(Records from a collection)
===============

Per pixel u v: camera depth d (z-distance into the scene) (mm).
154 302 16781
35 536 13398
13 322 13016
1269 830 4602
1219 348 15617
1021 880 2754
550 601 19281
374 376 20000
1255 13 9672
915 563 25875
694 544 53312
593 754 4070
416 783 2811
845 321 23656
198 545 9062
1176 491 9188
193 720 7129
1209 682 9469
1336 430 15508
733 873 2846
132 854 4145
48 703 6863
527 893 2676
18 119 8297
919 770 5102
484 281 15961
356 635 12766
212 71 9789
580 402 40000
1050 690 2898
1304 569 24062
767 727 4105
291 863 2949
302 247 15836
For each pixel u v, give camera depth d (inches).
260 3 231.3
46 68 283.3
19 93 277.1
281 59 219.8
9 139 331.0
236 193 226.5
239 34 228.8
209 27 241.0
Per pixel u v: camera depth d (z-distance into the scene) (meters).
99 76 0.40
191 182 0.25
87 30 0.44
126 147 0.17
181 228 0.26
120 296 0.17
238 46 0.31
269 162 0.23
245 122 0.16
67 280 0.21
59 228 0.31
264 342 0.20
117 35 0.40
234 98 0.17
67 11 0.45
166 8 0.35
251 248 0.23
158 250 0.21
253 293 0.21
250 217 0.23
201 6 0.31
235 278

===============

- TASK REQUIREMENTS: In the entries above, find each line with the string "distance" and copy it.

- SOLUTION:
Per pixel u v: camera depth d (z-distance into the scene) (mm).
Per pixel u v: camera depth d (z-distance into the scene) (meters).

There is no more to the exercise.